:: Instructions for the task ::
Copy out all lines of the listing below that hold "fiscal".

:: Dataset extract ::

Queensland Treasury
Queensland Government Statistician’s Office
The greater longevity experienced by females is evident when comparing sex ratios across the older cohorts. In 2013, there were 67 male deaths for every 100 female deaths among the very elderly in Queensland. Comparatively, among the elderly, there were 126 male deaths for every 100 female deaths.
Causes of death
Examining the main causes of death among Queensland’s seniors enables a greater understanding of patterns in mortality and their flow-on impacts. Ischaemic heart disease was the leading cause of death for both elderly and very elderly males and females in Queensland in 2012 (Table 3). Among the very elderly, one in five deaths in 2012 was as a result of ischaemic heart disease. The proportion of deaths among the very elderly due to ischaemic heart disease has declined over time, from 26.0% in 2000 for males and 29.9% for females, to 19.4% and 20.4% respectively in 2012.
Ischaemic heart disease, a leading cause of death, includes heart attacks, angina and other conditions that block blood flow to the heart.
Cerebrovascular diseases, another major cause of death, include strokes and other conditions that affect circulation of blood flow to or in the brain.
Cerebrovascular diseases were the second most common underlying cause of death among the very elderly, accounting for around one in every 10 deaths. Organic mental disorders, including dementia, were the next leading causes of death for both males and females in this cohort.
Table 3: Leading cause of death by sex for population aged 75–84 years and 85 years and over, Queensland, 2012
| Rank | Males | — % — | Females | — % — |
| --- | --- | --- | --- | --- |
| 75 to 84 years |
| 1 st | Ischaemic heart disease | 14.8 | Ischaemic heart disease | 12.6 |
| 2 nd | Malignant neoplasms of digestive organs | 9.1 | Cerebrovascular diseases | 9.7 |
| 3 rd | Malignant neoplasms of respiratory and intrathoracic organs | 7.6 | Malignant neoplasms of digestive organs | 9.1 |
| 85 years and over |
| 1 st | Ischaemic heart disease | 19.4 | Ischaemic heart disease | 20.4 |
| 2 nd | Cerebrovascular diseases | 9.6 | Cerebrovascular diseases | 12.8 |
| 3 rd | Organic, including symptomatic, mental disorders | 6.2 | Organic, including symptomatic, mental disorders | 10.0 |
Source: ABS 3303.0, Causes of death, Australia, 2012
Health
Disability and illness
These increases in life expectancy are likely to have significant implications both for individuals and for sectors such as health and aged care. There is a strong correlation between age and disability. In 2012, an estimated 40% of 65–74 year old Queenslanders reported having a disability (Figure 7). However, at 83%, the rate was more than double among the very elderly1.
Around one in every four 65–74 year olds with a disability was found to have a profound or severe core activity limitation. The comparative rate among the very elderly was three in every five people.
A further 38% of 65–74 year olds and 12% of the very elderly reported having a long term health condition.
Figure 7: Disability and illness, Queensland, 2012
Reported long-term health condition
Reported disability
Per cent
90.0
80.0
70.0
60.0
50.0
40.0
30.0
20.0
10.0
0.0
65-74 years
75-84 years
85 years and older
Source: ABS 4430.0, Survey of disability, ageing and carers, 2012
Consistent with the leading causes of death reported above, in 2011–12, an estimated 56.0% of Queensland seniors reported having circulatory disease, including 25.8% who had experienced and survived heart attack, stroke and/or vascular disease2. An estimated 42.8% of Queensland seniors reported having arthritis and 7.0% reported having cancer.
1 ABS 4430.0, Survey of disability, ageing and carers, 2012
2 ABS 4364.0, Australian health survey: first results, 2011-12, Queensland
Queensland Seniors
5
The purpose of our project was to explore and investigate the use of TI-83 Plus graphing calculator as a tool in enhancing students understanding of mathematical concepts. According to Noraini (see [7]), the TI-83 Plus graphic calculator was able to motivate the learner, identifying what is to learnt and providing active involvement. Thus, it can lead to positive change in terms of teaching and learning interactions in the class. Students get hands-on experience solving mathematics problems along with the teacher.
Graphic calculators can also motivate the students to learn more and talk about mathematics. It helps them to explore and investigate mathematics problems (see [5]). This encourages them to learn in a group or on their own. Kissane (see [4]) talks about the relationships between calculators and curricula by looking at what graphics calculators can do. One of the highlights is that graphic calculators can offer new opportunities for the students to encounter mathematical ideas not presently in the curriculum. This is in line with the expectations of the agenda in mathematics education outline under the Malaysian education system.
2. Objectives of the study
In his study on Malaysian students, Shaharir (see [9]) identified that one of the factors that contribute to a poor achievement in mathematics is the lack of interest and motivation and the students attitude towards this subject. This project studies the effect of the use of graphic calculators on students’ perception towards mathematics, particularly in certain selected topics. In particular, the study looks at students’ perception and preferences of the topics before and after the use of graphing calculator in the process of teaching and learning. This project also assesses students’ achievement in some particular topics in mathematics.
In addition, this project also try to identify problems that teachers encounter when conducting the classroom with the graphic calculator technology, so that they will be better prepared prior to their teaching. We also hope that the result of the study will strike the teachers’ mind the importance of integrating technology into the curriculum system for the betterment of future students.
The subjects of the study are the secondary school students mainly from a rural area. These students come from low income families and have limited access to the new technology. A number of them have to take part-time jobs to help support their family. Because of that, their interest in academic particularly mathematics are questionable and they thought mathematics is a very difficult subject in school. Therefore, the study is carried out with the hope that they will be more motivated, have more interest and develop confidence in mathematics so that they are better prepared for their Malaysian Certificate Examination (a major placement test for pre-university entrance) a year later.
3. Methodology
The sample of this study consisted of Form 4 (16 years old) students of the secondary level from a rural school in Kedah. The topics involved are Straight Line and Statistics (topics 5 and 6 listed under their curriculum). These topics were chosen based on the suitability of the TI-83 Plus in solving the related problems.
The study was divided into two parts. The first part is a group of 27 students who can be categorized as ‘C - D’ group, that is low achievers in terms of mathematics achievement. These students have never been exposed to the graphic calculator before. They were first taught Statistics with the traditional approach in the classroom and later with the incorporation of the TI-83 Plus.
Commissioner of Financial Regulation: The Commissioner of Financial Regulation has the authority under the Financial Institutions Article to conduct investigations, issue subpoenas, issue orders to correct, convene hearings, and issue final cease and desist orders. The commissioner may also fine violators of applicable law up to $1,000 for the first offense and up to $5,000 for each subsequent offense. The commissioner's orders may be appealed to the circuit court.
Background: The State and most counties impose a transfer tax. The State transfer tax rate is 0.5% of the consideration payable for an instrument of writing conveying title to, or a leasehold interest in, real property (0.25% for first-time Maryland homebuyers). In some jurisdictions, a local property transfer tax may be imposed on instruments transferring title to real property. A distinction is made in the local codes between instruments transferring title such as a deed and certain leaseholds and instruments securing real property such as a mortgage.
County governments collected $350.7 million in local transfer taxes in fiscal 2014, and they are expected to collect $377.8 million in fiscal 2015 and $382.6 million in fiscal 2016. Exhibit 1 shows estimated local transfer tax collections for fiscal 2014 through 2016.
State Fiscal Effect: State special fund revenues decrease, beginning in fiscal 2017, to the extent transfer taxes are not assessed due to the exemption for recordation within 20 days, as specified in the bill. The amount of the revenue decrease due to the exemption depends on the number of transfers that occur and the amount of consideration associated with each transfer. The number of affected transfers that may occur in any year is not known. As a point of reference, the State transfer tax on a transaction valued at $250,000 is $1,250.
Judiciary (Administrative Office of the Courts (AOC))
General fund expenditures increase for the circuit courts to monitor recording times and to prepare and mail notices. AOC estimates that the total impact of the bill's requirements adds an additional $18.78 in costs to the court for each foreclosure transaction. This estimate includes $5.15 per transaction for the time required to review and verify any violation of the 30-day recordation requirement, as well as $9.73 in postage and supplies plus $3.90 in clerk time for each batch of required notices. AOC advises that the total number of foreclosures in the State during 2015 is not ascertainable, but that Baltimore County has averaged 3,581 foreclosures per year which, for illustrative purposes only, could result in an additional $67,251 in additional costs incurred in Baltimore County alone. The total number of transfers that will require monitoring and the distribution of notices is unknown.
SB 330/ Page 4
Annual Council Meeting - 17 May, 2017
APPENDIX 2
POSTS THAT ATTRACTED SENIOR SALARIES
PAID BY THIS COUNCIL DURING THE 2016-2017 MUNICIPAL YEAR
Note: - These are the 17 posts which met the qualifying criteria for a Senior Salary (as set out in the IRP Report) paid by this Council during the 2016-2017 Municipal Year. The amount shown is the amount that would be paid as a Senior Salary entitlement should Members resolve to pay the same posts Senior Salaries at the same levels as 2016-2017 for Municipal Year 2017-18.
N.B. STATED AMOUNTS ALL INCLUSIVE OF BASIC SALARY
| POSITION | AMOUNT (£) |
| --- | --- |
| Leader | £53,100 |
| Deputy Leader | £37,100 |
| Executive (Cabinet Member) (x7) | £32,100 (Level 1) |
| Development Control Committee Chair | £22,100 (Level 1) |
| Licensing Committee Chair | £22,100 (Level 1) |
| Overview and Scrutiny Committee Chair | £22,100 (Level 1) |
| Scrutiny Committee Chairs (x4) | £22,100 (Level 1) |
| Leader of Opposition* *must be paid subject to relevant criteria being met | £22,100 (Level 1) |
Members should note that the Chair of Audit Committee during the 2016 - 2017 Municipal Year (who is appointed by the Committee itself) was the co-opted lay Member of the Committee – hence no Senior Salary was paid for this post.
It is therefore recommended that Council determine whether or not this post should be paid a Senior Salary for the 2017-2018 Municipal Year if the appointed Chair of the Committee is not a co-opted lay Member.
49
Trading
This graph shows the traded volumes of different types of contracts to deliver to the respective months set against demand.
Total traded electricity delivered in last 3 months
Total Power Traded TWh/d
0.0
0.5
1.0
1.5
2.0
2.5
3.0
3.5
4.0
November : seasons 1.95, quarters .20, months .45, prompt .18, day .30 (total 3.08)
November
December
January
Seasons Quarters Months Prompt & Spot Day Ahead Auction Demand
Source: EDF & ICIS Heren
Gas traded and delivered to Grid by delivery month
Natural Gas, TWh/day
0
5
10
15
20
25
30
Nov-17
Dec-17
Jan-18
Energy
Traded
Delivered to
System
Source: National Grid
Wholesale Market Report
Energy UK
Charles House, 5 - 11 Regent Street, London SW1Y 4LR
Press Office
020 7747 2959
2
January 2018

:: Result ::
County governments collected $350.7 million in local transfer taxes in fiscal 2014, and they are expected to collect $377.8 million in fiscal 2015 and $382.6 million in fiscal 2016. Exhibit 1 shows estimated local transfer tax collections for fiscal 2014 through 2016.
State Fiscal Effect: State special fund revenues decrease, beginning in fiscal 2017, to the extent transfer taxes are not assessed due to the exemption for recordation within 20 days, as specified in the bill. The amount of the revenue decrease due to the exemption depends on the number of transfers that occur and the amount of consideration associated with each transfer. The number of affected transfers that may occur in any year is not known. As a point of reference, the State transfer tax on a transaction valued at $250,000 is $1,250.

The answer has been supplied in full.